▸ **Lista de tareas**:
• A. Responda con base en el artículo sobre Víctor Manuel de Saboya:
(i) ¿En qué medio se publicó?
(ii) ¿Con qué nombre reinó el Príncipe de Piamonte?
(iii) ¿En qué fecha estableció la República un referéndum popular?
• B. Reproduzca literalmente, del artículo sobre Víctor Manuel de Saboya, todo lo que va desde "Un Rey debe" hasta "la guerra civil.".

Por Pascual Tamburri Bariain, 29 de junio de 2006.
Publicado en El Semanal Digital.
Un Rey debe estar por encima de lo ilegal y de lo inmoral. Lo sabe Víctor Manuel de Saboya, encarcelado en Italia. ¿Lo sabe Diego Prado y Colón de Carvajal en España?.
Víctor Manuel de Saboya nació en Italia como nieto del rey Víctor Manuel III. Nombrado Príncipe de Nápoles, era el primogénito del Príncipe de Piamonte, que sólo reinó durante el mes de mayo de 1946 como Humberto II. El 2 de junio de ese año un referéndum popular estableció la República por amplia mayoría, después de que la dinastía y sus representantes perdiesen todo su prestigio político con su participación en el golpe de Estado del 25 de julio de 1943 y en la rendición incondicional del 8 de septiembre del mismo año, que dio paso a la guerra civil.

▸ **Filas de datos**:

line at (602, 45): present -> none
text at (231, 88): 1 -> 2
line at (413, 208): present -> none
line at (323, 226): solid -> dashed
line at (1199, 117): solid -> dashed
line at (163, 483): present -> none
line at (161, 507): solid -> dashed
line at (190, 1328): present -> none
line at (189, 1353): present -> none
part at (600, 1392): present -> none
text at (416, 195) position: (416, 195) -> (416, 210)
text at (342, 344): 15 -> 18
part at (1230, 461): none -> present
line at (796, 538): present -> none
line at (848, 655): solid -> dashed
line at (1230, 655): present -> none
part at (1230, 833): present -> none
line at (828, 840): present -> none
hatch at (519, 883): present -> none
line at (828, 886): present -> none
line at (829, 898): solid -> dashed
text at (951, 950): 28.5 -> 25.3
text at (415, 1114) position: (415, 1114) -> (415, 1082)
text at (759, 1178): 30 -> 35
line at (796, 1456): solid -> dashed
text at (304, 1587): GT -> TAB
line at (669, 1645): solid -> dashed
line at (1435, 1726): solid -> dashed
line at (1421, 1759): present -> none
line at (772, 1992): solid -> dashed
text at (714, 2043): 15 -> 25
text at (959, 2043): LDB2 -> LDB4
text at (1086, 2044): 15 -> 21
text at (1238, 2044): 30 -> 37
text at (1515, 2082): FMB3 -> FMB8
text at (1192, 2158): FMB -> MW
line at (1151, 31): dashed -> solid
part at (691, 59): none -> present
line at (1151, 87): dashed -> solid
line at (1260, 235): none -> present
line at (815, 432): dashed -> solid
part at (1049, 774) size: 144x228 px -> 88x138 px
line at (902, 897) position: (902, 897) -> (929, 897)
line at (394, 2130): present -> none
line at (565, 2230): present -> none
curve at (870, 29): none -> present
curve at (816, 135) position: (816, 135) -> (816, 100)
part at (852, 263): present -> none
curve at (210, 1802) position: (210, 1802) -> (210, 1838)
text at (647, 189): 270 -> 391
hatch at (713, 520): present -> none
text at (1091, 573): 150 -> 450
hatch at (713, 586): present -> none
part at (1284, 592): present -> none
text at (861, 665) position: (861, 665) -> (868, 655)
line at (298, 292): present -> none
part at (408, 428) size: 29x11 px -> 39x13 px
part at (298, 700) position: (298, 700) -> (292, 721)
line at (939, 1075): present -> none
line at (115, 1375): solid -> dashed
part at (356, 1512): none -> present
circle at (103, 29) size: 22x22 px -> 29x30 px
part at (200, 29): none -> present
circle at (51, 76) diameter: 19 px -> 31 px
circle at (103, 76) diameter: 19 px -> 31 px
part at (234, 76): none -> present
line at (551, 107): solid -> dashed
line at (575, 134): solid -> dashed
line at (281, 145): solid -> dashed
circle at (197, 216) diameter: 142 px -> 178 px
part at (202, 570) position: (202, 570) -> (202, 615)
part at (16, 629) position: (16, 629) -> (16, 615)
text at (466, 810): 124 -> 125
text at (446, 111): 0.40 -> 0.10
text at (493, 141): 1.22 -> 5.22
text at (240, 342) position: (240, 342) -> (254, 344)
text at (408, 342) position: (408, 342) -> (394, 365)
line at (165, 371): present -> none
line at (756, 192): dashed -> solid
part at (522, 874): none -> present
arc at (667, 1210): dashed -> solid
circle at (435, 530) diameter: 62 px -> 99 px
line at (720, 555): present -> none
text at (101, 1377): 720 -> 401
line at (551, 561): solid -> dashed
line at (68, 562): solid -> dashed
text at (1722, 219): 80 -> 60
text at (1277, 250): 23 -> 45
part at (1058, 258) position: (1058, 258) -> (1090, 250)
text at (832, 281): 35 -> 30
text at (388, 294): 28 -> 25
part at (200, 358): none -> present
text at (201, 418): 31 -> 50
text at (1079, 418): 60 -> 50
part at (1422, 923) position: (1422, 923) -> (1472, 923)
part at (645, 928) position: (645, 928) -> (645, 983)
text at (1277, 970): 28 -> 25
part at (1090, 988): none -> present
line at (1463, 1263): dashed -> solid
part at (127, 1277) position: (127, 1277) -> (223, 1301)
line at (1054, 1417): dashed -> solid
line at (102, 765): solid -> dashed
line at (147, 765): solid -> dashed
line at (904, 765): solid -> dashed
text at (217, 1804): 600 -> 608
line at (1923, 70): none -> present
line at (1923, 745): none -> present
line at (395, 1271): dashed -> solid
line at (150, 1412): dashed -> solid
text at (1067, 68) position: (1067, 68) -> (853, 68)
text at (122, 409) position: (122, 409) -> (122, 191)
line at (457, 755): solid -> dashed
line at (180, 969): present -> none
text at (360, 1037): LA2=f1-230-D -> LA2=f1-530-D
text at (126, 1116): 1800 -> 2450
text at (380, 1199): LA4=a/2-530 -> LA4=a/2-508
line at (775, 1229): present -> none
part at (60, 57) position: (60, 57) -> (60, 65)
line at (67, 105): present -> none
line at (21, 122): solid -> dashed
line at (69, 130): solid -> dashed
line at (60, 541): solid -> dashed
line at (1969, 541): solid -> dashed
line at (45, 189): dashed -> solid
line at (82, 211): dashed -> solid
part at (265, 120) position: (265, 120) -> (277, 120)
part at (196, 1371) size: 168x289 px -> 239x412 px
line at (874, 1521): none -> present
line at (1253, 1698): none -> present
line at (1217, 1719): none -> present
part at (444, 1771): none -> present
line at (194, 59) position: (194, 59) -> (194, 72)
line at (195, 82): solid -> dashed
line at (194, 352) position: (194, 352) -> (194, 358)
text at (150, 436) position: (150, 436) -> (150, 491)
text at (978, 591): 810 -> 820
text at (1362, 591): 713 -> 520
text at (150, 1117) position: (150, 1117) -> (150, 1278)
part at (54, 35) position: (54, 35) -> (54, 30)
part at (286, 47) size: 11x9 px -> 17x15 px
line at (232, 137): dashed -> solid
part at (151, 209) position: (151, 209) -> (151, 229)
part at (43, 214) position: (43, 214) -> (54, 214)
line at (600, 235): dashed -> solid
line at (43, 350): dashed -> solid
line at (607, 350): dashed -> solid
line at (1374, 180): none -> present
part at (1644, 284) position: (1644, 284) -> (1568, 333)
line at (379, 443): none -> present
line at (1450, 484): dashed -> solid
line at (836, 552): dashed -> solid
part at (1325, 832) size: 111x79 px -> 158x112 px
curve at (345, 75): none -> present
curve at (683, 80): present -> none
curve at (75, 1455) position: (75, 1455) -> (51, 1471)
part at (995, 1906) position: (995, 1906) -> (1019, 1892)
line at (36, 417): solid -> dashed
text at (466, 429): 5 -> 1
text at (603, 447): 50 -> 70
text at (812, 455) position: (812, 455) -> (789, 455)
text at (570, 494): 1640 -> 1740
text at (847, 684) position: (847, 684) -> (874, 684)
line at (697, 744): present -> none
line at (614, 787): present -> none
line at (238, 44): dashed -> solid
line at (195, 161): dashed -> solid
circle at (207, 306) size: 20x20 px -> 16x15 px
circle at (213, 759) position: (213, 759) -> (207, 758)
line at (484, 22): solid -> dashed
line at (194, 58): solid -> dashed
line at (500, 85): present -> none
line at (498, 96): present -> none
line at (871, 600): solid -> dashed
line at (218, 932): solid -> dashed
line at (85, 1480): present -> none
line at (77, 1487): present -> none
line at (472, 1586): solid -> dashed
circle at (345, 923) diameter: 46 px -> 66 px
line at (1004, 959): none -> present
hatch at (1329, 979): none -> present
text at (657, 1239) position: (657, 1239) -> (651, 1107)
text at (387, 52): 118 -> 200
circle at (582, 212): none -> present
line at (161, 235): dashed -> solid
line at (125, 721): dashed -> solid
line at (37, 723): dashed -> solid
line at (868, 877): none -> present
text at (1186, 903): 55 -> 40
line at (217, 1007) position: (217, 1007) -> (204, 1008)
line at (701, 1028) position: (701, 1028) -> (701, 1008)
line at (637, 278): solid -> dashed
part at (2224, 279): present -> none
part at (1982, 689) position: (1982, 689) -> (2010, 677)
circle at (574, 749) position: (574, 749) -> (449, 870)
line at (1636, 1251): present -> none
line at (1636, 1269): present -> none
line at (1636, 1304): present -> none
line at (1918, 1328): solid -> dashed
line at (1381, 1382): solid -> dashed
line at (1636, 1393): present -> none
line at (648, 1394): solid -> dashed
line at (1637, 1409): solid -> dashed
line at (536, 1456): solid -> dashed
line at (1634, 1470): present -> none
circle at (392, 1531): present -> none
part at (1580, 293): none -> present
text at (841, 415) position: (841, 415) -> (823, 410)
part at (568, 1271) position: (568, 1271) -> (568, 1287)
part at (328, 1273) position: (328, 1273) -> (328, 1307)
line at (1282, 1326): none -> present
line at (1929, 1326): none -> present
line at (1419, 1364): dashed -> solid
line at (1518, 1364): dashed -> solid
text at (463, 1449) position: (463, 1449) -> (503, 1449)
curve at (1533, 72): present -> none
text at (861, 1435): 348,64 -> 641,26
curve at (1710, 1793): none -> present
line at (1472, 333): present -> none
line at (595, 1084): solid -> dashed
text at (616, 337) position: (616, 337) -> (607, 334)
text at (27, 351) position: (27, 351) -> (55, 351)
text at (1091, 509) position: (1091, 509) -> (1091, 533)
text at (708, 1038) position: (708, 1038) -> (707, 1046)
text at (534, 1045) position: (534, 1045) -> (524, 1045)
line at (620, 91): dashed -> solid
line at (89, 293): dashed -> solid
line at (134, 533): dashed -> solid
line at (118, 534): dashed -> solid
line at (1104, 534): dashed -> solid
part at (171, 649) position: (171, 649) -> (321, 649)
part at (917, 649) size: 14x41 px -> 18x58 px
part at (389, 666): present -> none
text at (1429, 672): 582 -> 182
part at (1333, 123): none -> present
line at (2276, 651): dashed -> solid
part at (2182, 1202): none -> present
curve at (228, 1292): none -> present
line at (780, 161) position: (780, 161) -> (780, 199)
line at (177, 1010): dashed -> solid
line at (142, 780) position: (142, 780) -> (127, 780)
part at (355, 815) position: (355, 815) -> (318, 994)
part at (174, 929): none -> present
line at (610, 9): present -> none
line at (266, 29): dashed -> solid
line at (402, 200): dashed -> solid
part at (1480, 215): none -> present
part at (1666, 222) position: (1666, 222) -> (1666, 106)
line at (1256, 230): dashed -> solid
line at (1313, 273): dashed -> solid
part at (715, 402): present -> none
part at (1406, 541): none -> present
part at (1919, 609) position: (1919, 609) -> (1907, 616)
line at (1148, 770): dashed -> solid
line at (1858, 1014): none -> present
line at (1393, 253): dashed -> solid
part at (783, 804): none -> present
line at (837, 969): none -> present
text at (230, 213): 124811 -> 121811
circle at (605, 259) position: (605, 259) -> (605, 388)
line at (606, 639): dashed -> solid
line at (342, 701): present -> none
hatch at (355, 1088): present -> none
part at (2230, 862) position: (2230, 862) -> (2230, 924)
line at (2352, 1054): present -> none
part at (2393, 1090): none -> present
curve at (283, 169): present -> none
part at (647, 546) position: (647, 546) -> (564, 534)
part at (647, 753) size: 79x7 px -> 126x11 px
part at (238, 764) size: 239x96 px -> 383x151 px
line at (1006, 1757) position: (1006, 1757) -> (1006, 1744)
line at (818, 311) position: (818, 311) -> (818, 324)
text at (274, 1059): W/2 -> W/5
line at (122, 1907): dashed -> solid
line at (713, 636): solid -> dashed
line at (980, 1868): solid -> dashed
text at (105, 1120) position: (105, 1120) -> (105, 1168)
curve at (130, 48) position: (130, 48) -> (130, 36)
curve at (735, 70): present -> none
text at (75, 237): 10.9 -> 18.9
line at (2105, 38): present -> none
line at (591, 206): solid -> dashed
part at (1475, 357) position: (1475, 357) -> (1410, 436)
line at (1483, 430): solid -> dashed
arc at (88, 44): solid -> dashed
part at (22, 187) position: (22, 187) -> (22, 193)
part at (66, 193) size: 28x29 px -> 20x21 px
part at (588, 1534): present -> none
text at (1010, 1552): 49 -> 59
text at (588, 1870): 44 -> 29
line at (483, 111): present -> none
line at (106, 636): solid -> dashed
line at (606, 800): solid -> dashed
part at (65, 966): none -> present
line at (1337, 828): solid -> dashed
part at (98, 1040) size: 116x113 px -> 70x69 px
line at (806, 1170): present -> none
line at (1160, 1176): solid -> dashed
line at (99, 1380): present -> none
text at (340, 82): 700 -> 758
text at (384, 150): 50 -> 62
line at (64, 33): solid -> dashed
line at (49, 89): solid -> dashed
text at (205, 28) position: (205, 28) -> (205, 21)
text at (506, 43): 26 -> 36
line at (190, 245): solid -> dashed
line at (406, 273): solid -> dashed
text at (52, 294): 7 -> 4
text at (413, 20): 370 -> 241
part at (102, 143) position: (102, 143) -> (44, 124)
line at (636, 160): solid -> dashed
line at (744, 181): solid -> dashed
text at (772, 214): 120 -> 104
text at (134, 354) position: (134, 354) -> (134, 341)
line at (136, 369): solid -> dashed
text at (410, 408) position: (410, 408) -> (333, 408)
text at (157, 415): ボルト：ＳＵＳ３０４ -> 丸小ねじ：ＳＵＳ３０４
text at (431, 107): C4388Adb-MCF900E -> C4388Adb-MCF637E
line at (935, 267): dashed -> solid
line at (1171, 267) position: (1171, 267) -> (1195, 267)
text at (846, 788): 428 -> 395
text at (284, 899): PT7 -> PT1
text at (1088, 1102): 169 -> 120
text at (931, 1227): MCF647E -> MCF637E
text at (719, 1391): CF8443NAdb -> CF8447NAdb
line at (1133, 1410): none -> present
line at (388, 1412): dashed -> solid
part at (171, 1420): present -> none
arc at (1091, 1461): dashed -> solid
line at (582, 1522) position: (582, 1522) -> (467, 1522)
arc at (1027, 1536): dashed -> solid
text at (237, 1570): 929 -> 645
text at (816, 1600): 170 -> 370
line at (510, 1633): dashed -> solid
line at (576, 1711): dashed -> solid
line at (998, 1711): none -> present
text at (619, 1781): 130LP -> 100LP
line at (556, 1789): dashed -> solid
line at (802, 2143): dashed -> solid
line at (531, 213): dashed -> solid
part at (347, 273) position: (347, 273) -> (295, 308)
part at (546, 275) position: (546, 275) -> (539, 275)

▸ **Resultados por tarea**:
• A.
(i) En El Semanal Digital.
(ii) Como Humberto II.
(iii) El 2 de junio de 1946.

• B.
Un Rey debe estar por encima de lo ilegal y de lo inmoral. Lo sabe Víctor Manuel de Saboya, encarcelado en Italia. ¿Lo sabe Diego Prado y Colón de Carvajal en España?.
Víctor Manuel de Saboya nació en Italia como nieto del rey Víctor Manuel III. Nombrado Príncipe de Nápoles, era el primogénito del Príncipe de Piamonte, que sólo reinó durante el mes de mayo de 1946 como Humberto II. El 2 de junio de ese año un referéndum popular estableció la República por amplia mayoría, después de que la dinastía y sus representantes perdiesen todo su prestigio político con su participación en el golpe de Estado del 25 de julio de 1943 y en la rendición incondicional del 8 de septiembre del mismo año, que dio paso a la guerra civil.